_What to do:_ Apart from the pictures, which must be omitted, restate the data exactly.

_Available data:_
────────────────────
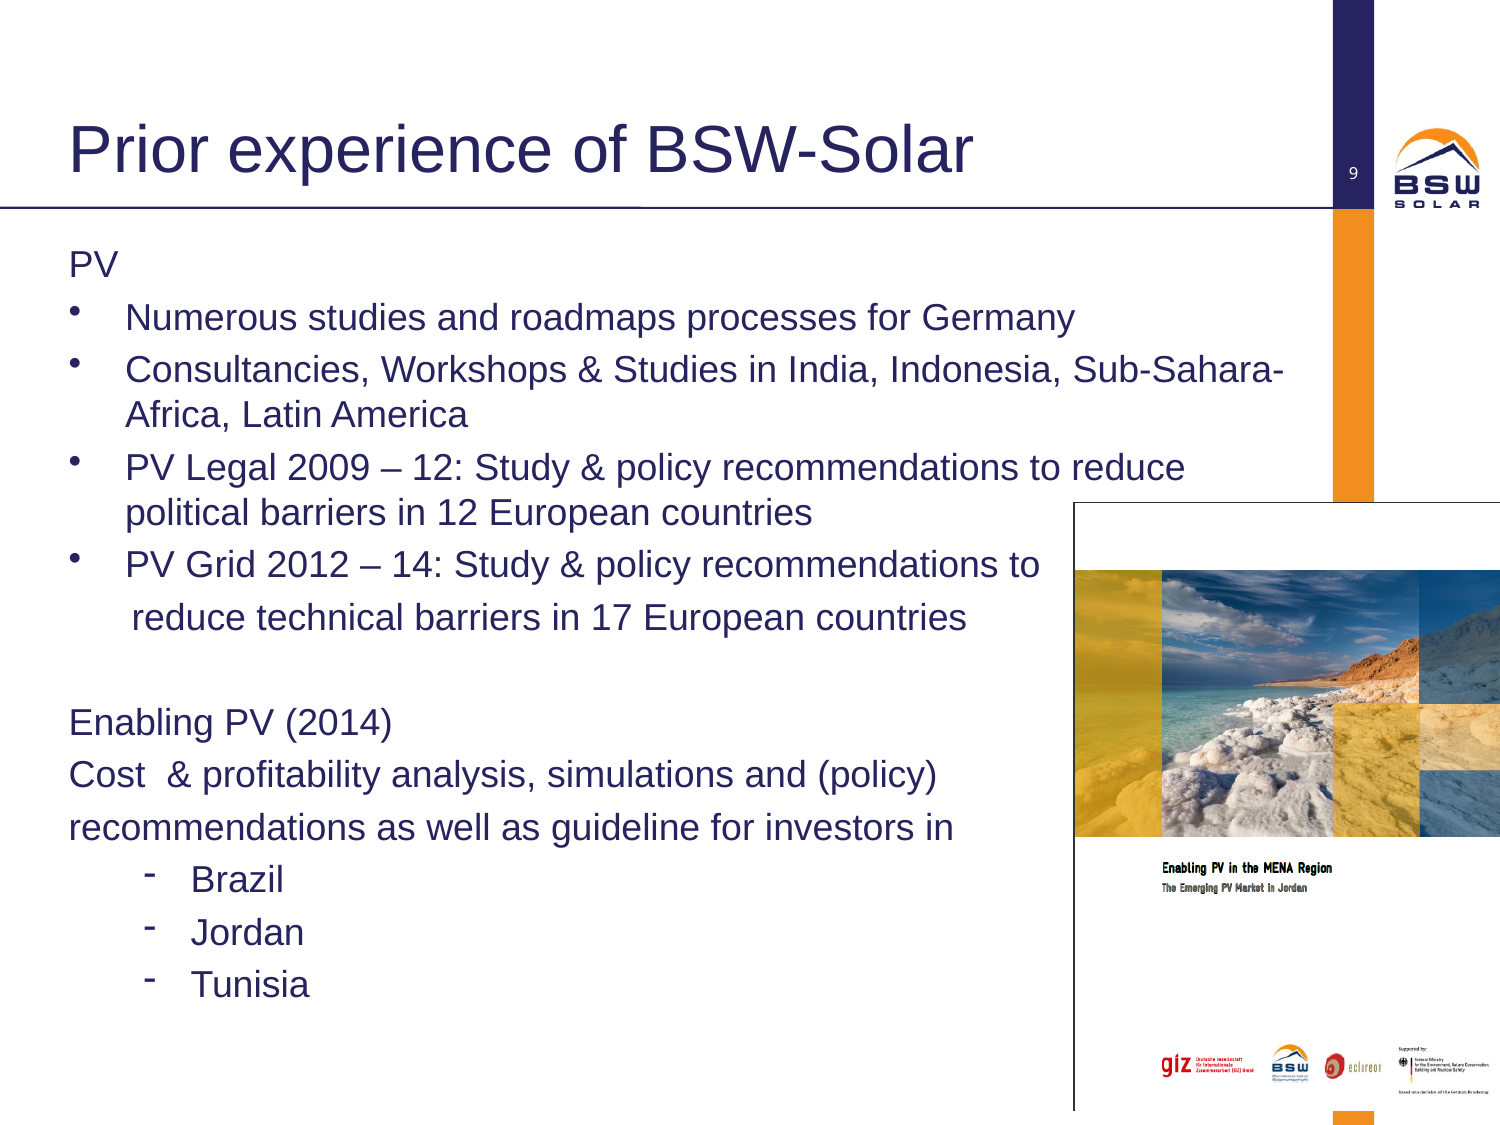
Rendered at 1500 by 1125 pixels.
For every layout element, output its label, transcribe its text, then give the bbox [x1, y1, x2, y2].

list PV Numerous studies and roadmaps processes for Germany Consultancies, Workshops & Studies in India, Indonesia, Sub-Sahara-Africa, Latin America PV Legal 2009 – 12: Study & policy recommendations to reduce political barriers in 12 European countries PV Grid 2012 – 14: Study & policy recommendations to reduce technical barriers in 17 European countries Enabling PV (2014) Cost & profitability analysis, simulations and (policy) recommendations as well as guideline for investors in Brazil Jordan Tunisia [68, 240, 1305, 1086]
title Prior experience of BSW-Solar [68, 0, 1263, 187]
slide_number 9 [1332, 81, 1375, 186]
picture [1391, 125, 1482, 208]
picture [1073, 502, 1500, 1111]
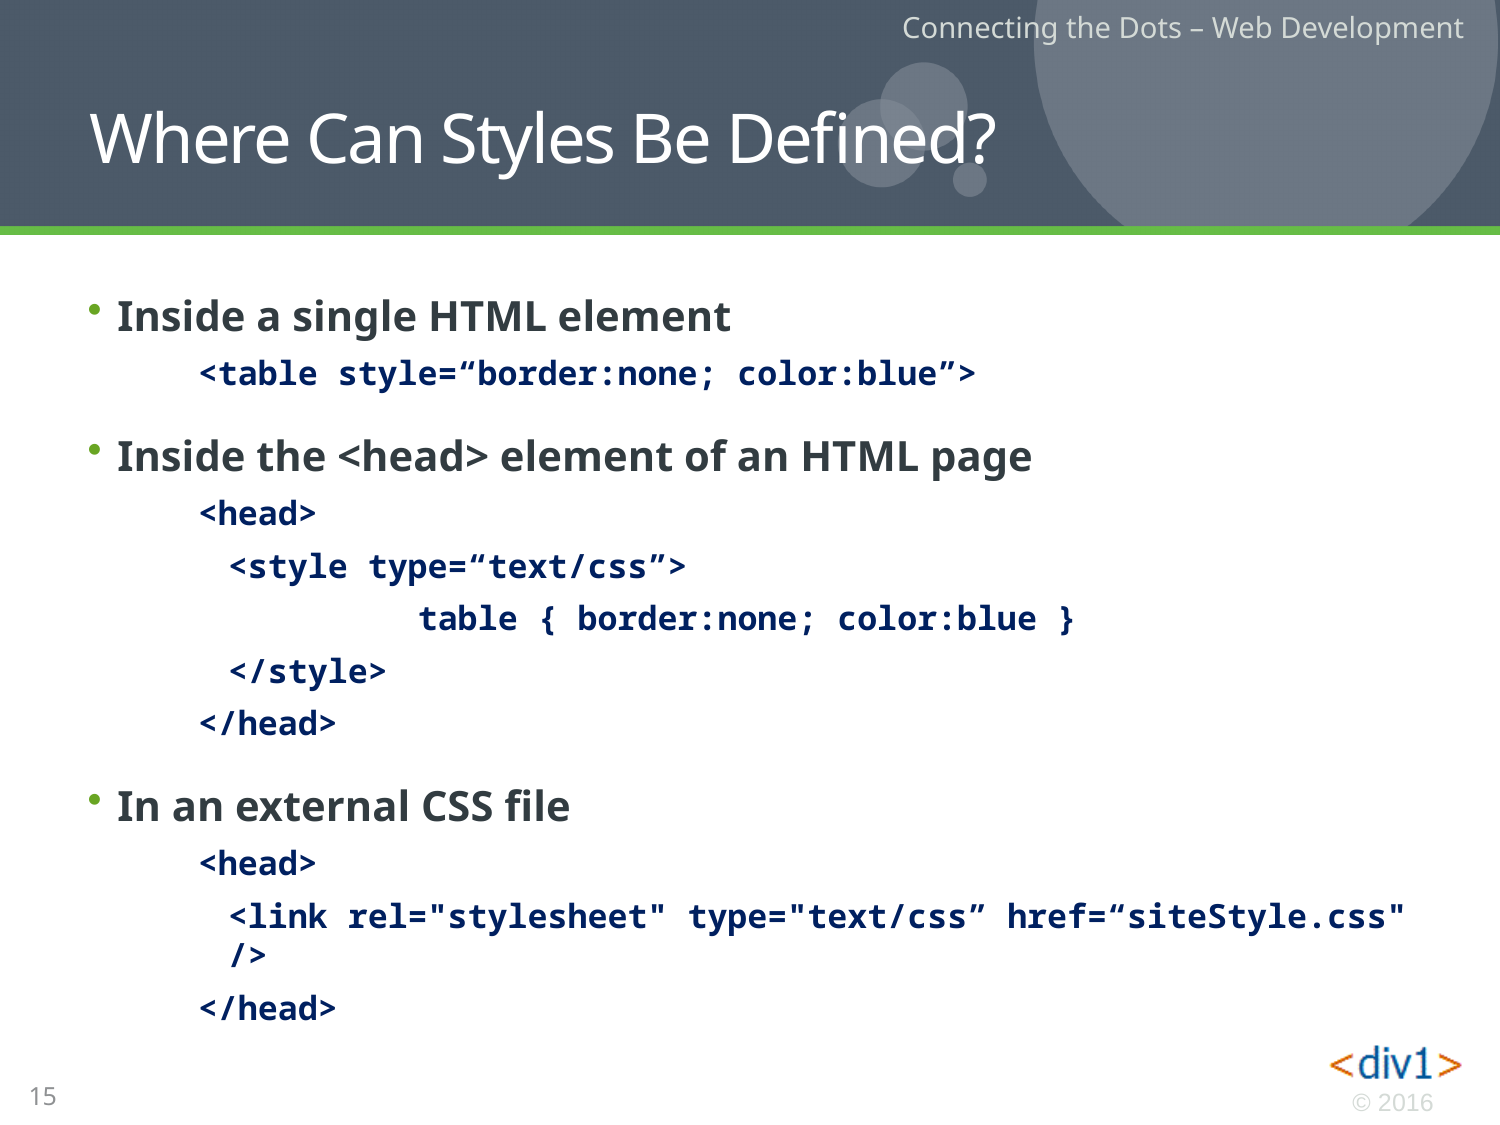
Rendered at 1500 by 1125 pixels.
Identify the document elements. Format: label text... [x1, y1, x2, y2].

picture [1325, 1030, 1468, 1098]
list Inside a single HTML element <table style=“border:none; color:blue”> Inside the <head> element of an HTML page <head> <style type=“text/css”> table { border:none; color:blue } </style> </head> In an external CSS file <head> <link rel="stylesheet" type="text/css” href=“siteStyle.css" /> </head> [87, 282, 1438, 1026]
picture [0, 0, 1500, 235]
text_box Where Can Styles Be Defined? [74, 87, 1350, 188]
────────────────────
_Answer to this task:_
Rendered at 1500 by 1125 pixels.
For every layout element, output its label, transcribe its text, then give the bbox [x1, y1, x2, y2].

list PV Numerous studies and roadmaps processes for Germany Consultancies, Workshops & Studies in India, Indonesia, Sub-Sahara-Africa, Latin America PV Legal 2009 – 12: Study & policy recommendations to reduce political barriers in 12 European countries PV Grid 2012 – 14: Study & policy recommendations to reduce technical barriers in 17 European countries Enabling PV (2014) Cost & profitability analysis, simulations and (policy) recommendations as well as guideline for investors in Brazil Jordan Tunisia [68, 240, 1305, 1086]
title Prior experience of BSW-Solar [68, 0, 1263, 187]
slide_number 9 [1332, 81, 1375, 186]
picture [1391, 125, 1482, 208]
picture [1073, 502, 1500, 1111]
Rendered at 1500 by 1125 pixels.
Identify the document elements. Format: label text... [x1, y1, x2, y2].

picture [1325, 1030, 1468, 1098]
list Inside a single HTML element <table style=“border:none; color:blue”> Inside the <head> element of an HTML page <head> <style type=“text/css”> table { border:none; color:blue } </style> </head> In an external CSS file <head> <link rel="stylesheet" type="text/css” href=“siteStyle.css" /> </head> [87, 282, 1438, 1026]
picture [0, 0, 1500, 235]
text_box Where Can Styles Be Defined? [74, 87, 1350, 188]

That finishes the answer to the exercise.